Primero:  Ordenar  a  la Sala Civil-Familia del Tribunal Superior del Distrito Judicial de  Barranquilla que, dentro del término de cuarenta y ocho (48)  horas siguientes al recibo del expediente contentivo del proceso  criticado (radicación 08001-31-10-006-2018-00320),  deje sin efecto la providencia de 12 de septiembre de 2022, mediante  la cual resolvió la alzada formulada contra la dictada el 17  de mayo de estas mismas, así como también todas las  actuaciones que de dicha determinación se desprendieron,  específicamente, en lo tocante a la inclusión en el  activo de los derechos  derivados del contrato de leasing celebrado respecto del bien  inmueble identificado con la matrícula inmobiliaria  No.040-80150.  

Segundo:  Cumplido  lo anterior y en un término no superior a diez (10) días,  contado desde la misma data, emita una nueva decisión en  la que resuelva el recurso de apelación propuesto, de  conformidad con lo expuesto en la parte motiva de este fallo.
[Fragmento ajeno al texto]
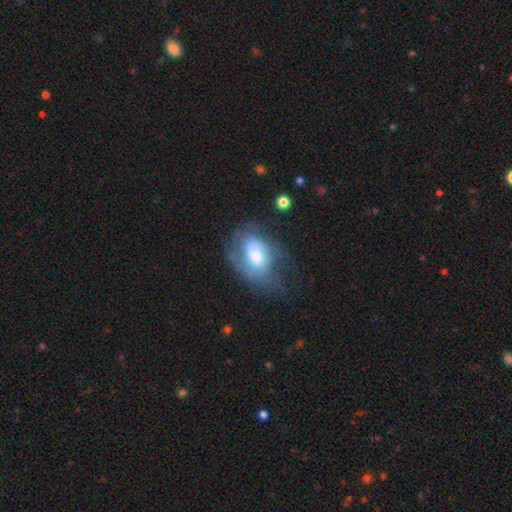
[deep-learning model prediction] Smooth or featured? Predicted: featured or disk (p=0.68). Edge-on disk? Predicted: no (p=0.96). Bar? Predicted: no (p=0.58). Spiral arms? Predicted: yes (p=0.84). Spiral winding? Predicted: medium (p=0.41). Spiral arm count? Predicted: 2 (p=0.41). Bulge size? Predicted: moderate (p=0.55). Merging? Predicted: none (p=0.51).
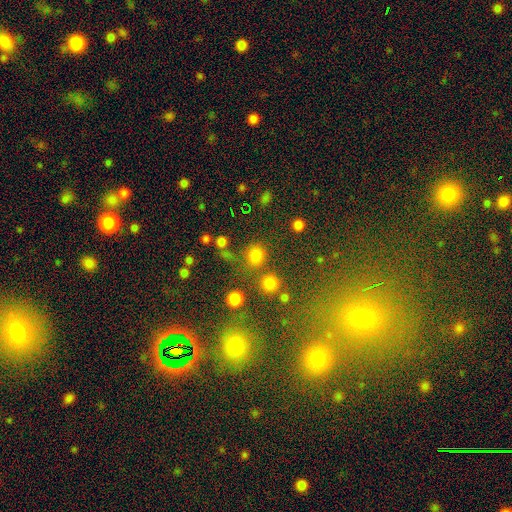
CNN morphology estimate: The model was most divided on "merging": none: 72%, merger: 12%, minor disturbance: 10%, major disturbance: 6%. More confident: how rounded — round (87%); smooth or featured — smooth (78%).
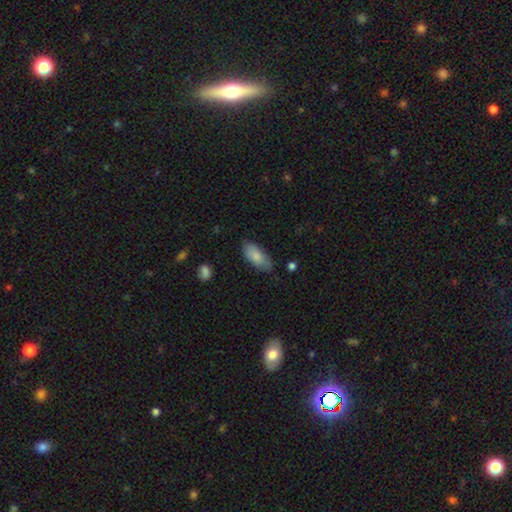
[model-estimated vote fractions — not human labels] Overall: smooth (83%). How rounded: in between (87%). Merging: none (77%).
Por  Secretaría envíesele copia de esta determinación.  

Tercero:  Ordenar  al Juzgado Sexto de Familia de Barranquilla, remitir de inmediato y,  en todo caso, en un término no superior a un día, el  expediente digital  contentivo  del asunto objeto de la queja constitucional a la  Colegiatura  referida a espacio, para que dé cumplimiento a  lo  dispuesto en los ordinales anterior.  

Cuarto:  Comuníquese  telegráficamente lo aquí resuelto a las partes y, en  oportunidad, remítanse las diligencias a la Corte  Constitucional para su eventual revisión, en caso de no  impugnarse.  Para efectos del cumplimiento de la orden de amparo, remítaseles  a las autoridades accionadas copia de esta providencia.  

Las  sedes judiciales querelladas informarán a esta Corporación  sobre el cumplimiento de las órdenes impartidas, dentro de los  tres (3) días siguientes al vencimiento de aquel término.  

HILDA  GONZÁLEZ NEIRA  

Presidenta  de Sala  

MARTHA  PATRICIA GUZMÁN ÁLVAREZ  

AROLDO  WILSON QUIROZ MONSALVO  

LUIS  ALONSO RICO PUERTA  

OCTAVIO  AUGUSTO TEJEIRO DUQUE  

FRANCISCO  TERNERA BARRIOS  

1          En          dicho documento el demandante incluyo como activo de la sociedad          conyugal «El          100% de los          derechos sobre el contrato de leasing          del bien inmueble ubicado en Calle 92 No.42B1-97 Urbanización          la Cumbre Barranquilla. Identificado con la matricula inmobiliaria          No.040-80150»          (negrillas por la Sala).  

2          Por          su parte, la enjuiciada inventarió, en el activo de la          prenotada sociedad de bienes, el «70%          del Contrato de Leasing          sobre Inmueble ubicado en la Carrera 92 No. 42B 197 identificado con          Matricula inmobiliaria numero 040 80150»          (resaltado ajeno al texto).